The noble Lord, Lord Griffiths of Burry Port, said that he was talking for the man on the Clapham omnibus. Today, I am the woman on the Clapham omnibus. I am not convinced that any military intervention would be to the benefit of the people of Syria, the ordinary people who are suffering in Syria, and I believe that most people in this country feel the same way. I have listened with enormous care to the debate today, and I found it enormously heartening because there were so many moving speeches. I want to mention particularly the noble Lords, Lord Wright of Richmond, Lord Jay of Ewelme, Lord Hurd, Lord Tebbit—I never thought I would say that—and so many others.

I particularly want to pick up on something the noble Lord, Lord Tebbit, said about the mood music—he used another phrase. It has been getting worse in the past two or three years. Every time Syria has been mentioned by the Government there has been a sort of worsening approach to talking about it, which has made me feel deeply uneasy. I do not know what the outcome of the Syrian civil war will be, but I do know that at this point a blow against that regime is going to be a blow for the opposition. The House of Lords notes give me a list of 15 organisations in that opposition, and half of them I would not want to support. It therefore seems to me that the international community has got to think very carefully about what it does. We say that we cannot allow people to use chemical weapons with impunity and that it is illegal to use them, but in fact we have let other regimes use other weapons with impunity without too much difficulty.
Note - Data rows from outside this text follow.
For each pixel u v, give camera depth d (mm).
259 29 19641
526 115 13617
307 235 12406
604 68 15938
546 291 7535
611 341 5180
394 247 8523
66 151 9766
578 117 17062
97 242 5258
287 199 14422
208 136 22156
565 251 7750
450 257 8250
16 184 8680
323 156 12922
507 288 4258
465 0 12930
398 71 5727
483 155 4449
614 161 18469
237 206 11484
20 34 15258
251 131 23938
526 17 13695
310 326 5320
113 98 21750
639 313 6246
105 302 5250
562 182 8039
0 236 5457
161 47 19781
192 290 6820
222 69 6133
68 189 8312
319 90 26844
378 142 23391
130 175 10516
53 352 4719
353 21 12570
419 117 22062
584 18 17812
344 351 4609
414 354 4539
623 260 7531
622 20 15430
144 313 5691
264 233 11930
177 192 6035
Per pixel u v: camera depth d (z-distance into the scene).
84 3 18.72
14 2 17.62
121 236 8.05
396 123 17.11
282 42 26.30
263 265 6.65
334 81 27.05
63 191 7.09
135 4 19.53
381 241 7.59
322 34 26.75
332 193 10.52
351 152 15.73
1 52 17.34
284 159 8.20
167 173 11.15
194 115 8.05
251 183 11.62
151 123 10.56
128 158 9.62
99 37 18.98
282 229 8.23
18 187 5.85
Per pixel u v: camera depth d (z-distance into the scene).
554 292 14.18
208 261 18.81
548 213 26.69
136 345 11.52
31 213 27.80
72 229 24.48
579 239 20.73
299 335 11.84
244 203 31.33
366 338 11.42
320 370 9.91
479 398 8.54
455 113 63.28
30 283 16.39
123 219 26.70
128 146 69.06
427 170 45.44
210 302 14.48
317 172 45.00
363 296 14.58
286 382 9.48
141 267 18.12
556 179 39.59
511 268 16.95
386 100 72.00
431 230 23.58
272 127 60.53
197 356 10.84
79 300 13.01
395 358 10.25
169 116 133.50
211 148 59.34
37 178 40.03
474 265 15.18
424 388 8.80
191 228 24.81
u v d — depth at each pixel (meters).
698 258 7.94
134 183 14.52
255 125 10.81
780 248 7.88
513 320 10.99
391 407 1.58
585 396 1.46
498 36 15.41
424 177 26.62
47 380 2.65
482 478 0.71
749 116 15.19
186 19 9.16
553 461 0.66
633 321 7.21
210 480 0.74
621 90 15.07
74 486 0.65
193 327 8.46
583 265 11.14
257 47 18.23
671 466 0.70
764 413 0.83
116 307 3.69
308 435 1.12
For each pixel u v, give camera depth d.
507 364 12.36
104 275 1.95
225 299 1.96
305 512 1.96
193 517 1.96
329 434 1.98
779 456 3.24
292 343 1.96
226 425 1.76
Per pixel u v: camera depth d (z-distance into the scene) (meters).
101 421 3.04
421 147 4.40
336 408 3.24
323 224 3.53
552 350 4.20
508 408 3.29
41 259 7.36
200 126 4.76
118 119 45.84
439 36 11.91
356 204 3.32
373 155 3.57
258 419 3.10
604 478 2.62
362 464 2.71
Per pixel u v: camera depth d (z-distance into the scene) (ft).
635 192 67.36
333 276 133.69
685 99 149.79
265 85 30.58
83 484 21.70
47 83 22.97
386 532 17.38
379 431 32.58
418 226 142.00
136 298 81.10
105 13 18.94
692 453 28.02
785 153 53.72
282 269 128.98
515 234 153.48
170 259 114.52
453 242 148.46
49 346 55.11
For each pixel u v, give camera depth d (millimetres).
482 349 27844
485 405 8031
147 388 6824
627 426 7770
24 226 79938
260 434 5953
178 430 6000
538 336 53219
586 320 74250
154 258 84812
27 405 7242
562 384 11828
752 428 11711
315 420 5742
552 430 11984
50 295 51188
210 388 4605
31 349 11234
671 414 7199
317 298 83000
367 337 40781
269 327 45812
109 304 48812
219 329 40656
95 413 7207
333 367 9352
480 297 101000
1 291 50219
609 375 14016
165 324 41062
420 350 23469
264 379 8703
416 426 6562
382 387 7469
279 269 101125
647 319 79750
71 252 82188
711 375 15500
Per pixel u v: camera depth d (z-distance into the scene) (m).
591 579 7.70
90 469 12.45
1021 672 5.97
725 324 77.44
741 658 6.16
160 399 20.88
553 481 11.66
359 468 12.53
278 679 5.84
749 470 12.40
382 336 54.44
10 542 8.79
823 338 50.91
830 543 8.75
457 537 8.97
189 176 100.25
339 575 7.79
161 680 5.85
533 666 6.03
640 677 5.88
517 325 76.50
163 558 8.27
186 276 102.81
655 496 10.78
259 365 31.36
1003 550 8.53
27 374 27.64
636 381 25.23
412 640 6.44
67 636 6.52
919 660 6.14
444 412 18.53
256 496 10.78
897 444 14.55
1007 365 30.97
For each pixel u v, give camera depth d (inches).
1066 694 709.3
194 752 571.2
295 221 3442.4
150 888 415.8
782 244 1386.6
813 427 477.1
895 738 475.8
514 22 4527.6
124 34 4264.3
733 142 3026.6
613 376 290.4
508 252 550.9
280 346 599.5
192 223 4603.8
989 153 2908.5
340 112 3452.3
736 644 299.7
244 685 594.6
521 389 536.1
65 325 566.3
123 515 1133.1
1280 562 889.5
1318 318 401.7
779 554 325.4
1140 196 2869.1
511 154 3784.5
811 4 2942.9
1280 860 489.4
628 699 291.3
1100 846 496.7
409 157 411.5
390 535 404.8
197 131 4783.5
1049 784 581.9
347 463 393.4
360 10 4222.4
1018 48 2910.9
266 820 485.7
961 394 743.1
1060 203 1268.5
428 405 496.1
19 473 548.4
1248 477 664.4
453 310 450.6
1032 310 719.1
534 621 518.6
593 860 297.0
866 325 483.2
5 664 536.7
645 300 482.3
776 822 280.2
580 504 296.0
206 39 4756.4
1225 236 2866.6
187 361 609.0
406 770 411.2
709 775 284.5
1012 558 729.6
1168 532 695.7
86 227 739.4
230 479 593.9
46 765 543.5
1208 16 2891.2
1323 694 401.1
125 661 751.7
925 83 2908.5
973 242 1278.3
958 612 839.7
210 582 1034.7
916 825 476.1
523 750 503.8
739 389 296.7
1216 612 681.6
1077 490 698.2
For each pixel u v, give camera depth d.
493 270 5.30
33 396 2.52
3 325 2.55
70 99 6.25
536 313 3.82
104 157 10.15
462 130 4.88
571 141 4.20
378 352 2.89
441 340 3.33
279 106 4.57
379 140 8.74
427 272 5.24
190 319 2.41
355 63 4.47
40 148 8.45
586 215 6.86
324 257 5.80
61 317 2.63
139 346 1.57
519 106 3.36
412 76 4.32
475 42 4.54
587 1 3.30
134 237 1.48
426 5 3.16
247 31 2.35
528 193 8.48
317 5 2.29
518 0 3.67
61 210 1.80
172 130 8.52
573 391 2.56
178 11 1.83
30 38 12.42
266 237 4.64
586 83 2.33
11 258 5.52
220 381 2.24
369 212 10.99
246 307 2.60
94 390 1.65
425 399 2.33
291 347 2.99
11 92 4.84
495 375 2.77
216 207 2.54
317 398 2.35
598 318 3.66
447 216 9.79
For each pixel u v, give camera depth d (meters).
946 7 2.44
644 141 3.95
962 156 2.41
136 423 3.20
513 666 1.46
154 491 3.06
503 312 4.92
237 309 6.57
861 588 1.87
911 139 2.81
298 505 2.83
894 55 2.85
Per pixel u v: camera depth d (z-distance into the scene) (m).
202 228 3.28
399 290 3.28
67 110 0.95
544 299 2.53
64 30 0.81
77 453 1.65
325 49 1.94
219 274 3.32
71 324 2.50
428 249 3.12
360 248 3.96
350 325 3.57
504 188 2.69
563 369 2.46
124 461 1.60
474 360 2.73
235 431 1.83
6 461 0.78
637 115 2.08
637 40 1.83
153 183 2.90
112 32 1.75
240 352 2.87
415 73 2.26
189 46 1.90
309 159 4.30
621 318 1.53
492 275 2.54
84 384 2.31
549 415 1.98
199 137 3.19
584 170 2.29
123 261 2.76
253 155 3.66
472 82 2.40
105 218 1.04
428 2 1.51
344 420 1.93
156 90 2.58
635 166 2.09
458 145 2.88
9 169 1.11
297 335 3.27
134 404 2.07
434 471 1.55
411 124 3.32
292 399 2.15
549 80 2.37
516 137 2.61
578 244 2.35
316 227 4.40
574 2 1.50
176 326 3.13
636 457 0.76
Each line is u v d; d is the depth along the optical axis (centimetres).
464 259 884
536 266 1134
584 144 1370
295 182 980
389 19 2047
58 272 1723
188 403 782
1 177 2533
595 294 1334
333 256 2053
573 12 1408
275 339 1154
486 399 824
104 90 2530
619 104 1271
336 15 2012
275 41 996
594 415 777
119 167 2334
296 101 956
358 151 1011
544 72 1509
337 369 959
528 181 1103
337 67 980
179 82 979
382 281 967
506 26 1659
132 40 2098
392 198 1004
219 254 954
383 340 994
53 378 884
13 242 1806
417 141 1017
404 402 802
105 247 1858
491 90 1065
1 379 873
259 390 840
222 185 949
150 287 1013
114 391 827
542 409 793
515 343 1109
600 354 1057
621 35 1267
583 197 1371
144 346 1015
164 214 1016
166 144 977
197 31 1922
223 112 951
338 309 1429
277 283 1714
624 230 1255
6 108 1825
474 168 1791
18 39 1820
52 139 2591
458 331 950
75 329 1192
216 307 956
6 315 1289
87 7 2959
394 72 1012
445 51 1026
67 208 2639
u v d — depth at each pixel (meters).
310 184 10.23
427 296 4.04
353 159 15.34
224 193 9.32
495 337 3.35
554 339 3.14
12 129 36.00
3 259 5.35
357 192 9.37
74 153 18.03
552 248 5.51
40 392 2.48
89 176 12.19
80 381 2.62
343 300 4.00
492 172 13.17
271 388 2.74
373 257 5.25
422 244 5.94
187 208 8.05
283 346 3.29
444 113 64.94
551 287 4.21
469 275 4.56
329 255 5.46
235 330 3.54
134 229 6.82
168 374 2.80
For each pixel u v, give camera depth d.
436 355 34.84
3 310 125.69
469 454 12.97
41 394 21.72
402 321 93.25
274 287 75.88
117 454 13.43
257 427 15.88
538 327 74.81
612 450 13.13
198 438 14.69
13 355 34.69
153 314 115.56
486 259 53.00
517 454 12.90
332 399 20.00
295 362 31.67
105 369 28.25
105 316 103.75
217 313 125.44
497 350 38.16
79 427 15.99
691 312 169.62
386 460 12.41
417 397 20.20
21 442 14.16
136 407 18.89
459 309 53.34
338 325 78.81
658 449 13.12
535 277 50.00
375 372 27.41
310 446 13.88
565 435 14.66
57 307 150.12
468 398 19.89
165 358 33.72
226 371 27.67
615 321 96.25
The other words that people use about what the meaning of the strike would be—“retaliation”, “showing them they can’t get away with it”, “punishment” and “vengeance”—form no moral basis for escalating the conflict. It is fanciful to think that the regime will not continue to attack rebel civilians through other means. It would contribute to less safety and less security in that region. We know very well that we cannot change this regime; only the Syrians can do that for themselves. Civil wars have to be sorted out by the community in which they occur. The regime cannot be changed by us—we have demonstrated very clearly that we do not know how to do it in this very difficult region, and we should not be trying to do so in any way, or making any move to support action in that direction. Therefore, I say no to any form of military intervention. Sometimes not to take a legal, offensive way to express our views is the moral thing to do. Sometimes it is more difficult to sit on our hands and say, “No, we must not act”, but that is what we should do.